Она вздохнула - вот Исень завтра вернется, мы соберемся и по зимничку, пока не растаяло, поедем в город, ему там работу обещали с жильем на двоих, а у меня свидетельство есть о курсах нянечки, в больничку либо в ясли всяко возьмут, там всегда надо. Но то про выжить, а мне про жить надо. Так, говорю. Раз до отъезда у вас меньше недели, то с собой я тебе ничего не дам, в городе все купите, оно копейки стоит, а вам все тащить меньше, а собираться, могу тебе сразу сказать, вы будете очень быстро, иначе уехать у вас не получится до следующего снега. В городе купишь осинового корья, да смотри покупай не у аптекаря, они зарядят втридорога, а покупай у фуражиров, которые на конюшни возят корм. Купи короб, каким фураж меряют, один, вам обоим хватит. Дальше сделаешь так: возьмешь корчажку на четыре кружки, наломаешь туда коры на треть глубины, не мелко, но и не крупно, на ночь зальешь кипятком и оставишь стоять. С утра можно пить. И будете пить перед каждой едой, пока горько не станет. Мужу голову не морочь, как горечь почувствует, скажи что наверное кора прогоркла, и выкинь, либо зверям отдай. К первым листьям будет вам про жить. Как раз и про выжить к тому времени забудете. Она повторила... вижу - запомнила. На том и распрощались, до калитки я ее проводила, вслед посветила, да и пошла кулеш из печи доставать, как раз он доспел.

Кулеш тот я позавчера к вечеру дожевала, а утром вчера Исень с женой уехали, я видела, как они на зимник шли, едва не бегом, чтобы рейсовый до города поймать. А сегодня с утра вижу - на село повозка заворачивает, на какой больных возят. Вот так оно, самого-то себя голяком жрать невкусно, приварок надо. А приварок-то мало того что уехал, так еще и прогорк в одночасье... колом бы его, упыря, тем самым, с которого то корье снимали - да он и сам себя дожрет.

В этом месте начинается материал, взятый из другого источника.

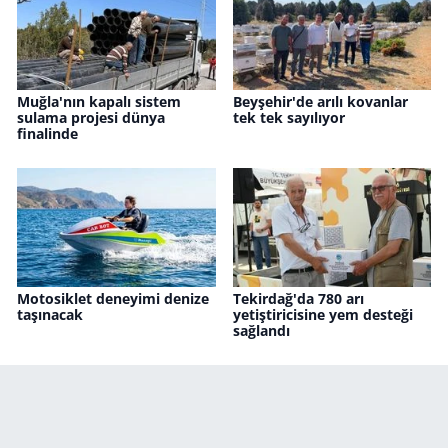
Muğla'nın kapalı sistem
Beyşehir'de arılı kovanlar
sulama projesi dünya
tek tek sayılıyor
finalinde
Motosiklet deneyimi denize
Tekirdağ'da 780 arı
taşınacak
yetiştiricisine yem desteği
sağlandı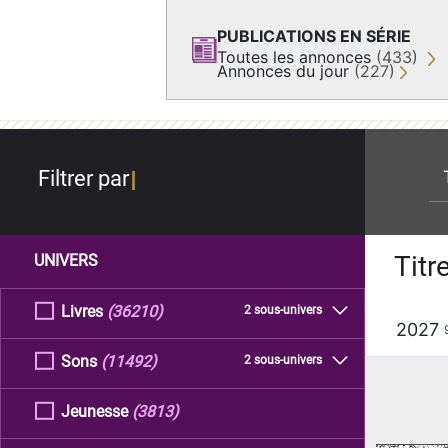
PUBLICATIONS EN SÉRIE
Toutes les annonces
(433)
Annonces du jour
(227)
re
Filtrer par
Titr
UNIVERS
Livres
(36210)
2 sous-univers
2027
Sons
(11492)
2 sous-univers
Jeunesse
(3813)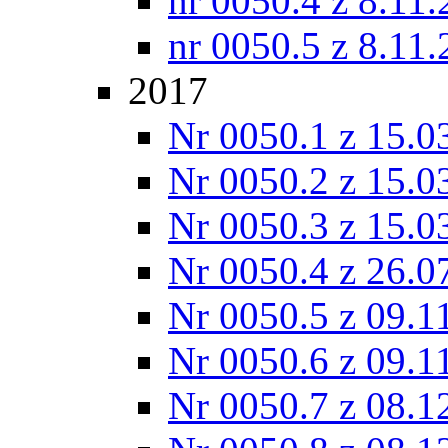
nr 0050.4 z 8.11
nr 0050.5 z 8.11
2017
Nr 0050.1 z 15.0
Nr 0050.2 z 15.0
Nr 0050.3 z 15.0
Nr 0050.4 z 26.0
Nr 0050.5 z 09.1
Nr 0050.6 z 09.1
Nr 0050.7 z 08.1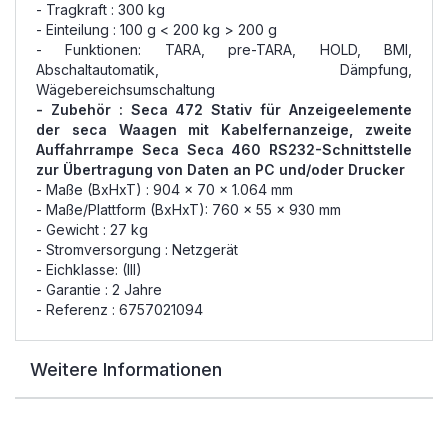
- Tragkraft : 300 kg
- Einteilung : 100 g < 200 kg > 200 g
- Funktionen: TARA, pre-TARA, HOLD, BMI,
Abschaltautomatik, Dämpfung,
Wägebereichsumschaltung
- Zubehör :
Seca 472 Stativ für Anzeigeelemente
der seca Waagen mit Kabelfernanzeige
, zweite
Auffahrrampe Seca
Seca 460 RS232-Schnittstelle
zur Übertragung von Daten an PC und/oder Drucker
- Maße (BxHxT) : 904 x 70 x 1.064 mm
- Maße/Plattform (BxHxT): 760 x 55 x 930 mm
- Gewicht : 27 kg
- Stromversorgung : Netzgerät
- Eichklasse: (III)
- Garantie : 2 Jahre
- Referenz : 6757021094
Weitere Informationen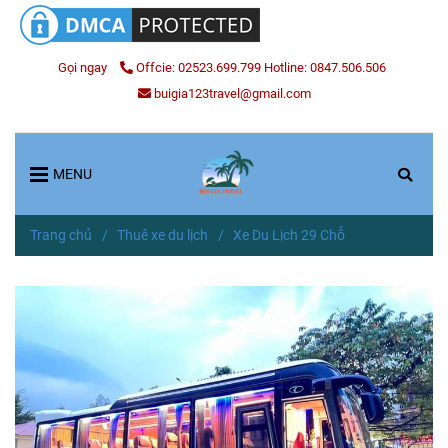
Gọi ngay
Offcie: 02523.699.799 Hotline: 0847.506.506
buigia123travel@gmail.com
MENU
Trang chủ
/
Thuê xe du lịch
/
Xe Du Lịch 29 Chỗ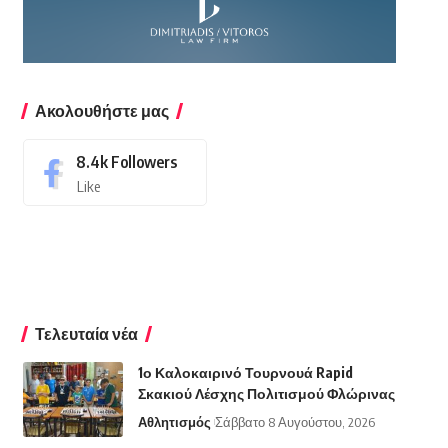
Ακολουθήστε μας
8.4k
Followers
Like
Τελευταία νέα
1ο Καλοκαιρινό Τουρνουά Rapid
Σκακιού Λέσχης Πολιτισμού Φλώρινας
Αθλητισμός
Σάββατο 8 Αυγούστου, 2026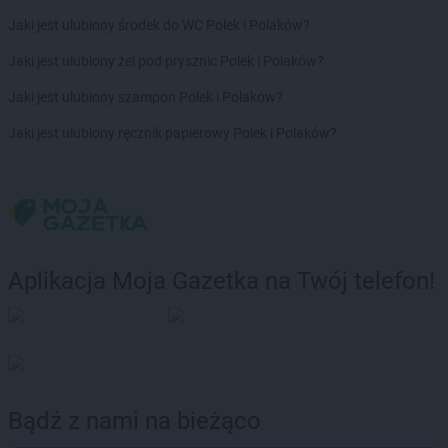
Jaki jest ulubiony środek do WC Polek i Polaków?
Jaki jest ulubiony żel pod prysznic Polek i Polaków?
Jaki jest ulubiony szampon Polek i Polaków?
Jaki jest ulubiony ręcznik papierowy Polek i Polaków?
Aplikacja Moja Gazetka na Twój telefon!
Bądź z nami na bieżąco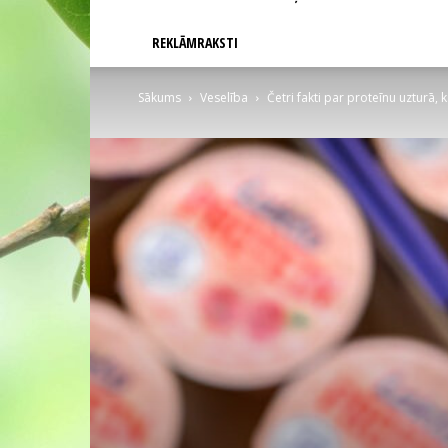
REKLĀMRAKSTI
Sākums
Veselība
Četri fakti par proteīnu uzturā,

________________________________
*полная доля - отрезок времени около трех часов, аналогичный средневековым "стражам". Этим отрезком времени обычно пользуются военные и управленцы. Бывает еще малая доля - она составляет примерно четверть полной доли, и ею отмеряют время медики, учителя, фармацевты, химики, повара и огородники. Эти единицы изменения времени не то чтобы архаичны, но четко указывают на принадлежность к определенным социальным группам или по крайней мере на опыт принадлежности к ним.
*зимние грибы - съедобные грибы типа шиитаке, растущие на стволах деревьев в ноябре-декабре и в феврале-марте (им надо очень немного тепла, чтобы грибница вышла из спячки), довольно вкусные и полезные, но обычно их собирают и употребляют в пищу либо люди, прожившие хотя бы одну зиму впроголодь, либо знахари, привыкшие жить около леса и с него кормиться.
*травяной ножик - тонкий и острый нож, которым режут зелень и чистят овощи, к этому типу ножей ближе всего так называемый "нож крестьянина", распространенный во Франции, Эльзасе и местами Швейцарии, только "нож крестьянина" обычно складной, а травяной ножик - нет
* печной зев - место в печи, где располагают поленья и где горит основной жар, между губой и глоткой.
* шешки - мелкие лесные и домовые духи в образе женщин и маленьких девочек, в холодное и снежное время, по поверьям, они спят, если их не разбудить резким звуком или несвоевременной и неуместной суетой. Похожи на кикимор и домовых одновременно.